- What you need to do -
Take the line with "Figure 2. FT-IR" and every line after it, through the end of the listing, and give them again exactly, pictures excluded.

- Source material -

******************************

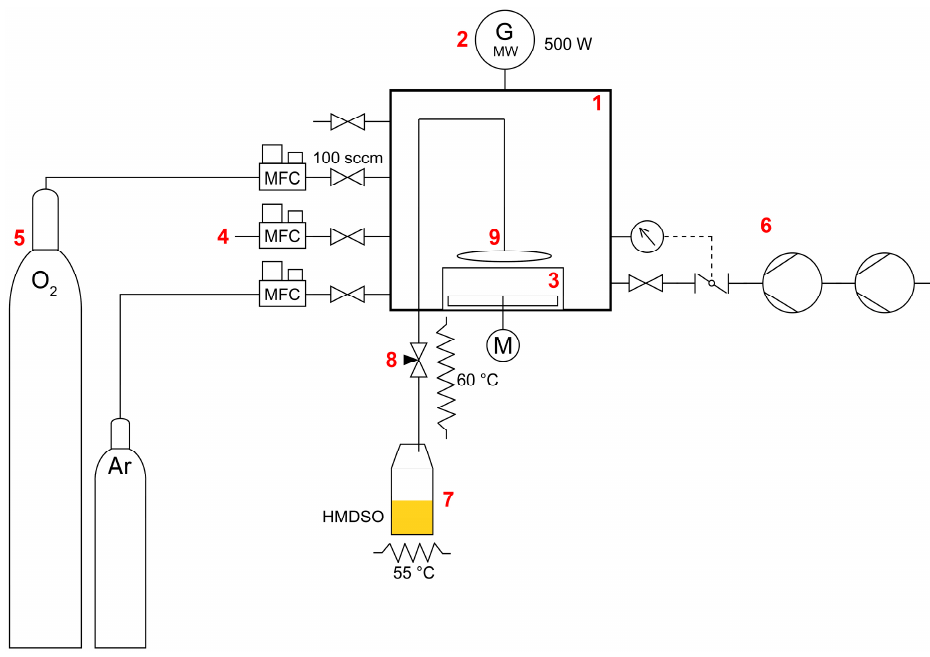
Figure 1. Scheme of used experimental setup: ( 1 ) vacuum chamber; ( 2 ) microwave power supply;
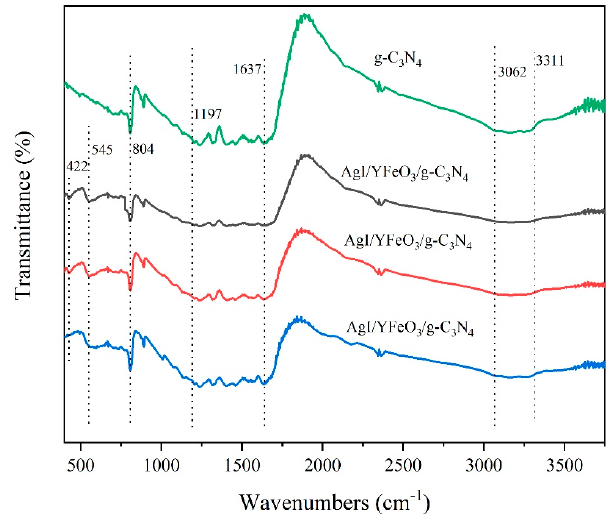
Figure 2. FT-IR absorbance spectra of obtained samples.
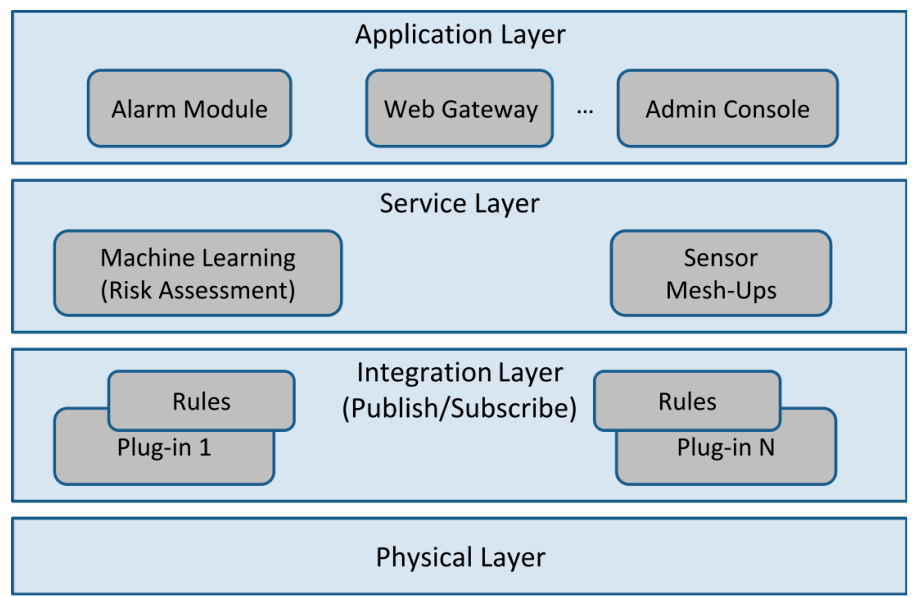
Figure 1. The AISH system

******************************

- Solution to this problem -
Figure 2. FT-IR absorbance spectra of obtained samples.
Figure 1. The AISH system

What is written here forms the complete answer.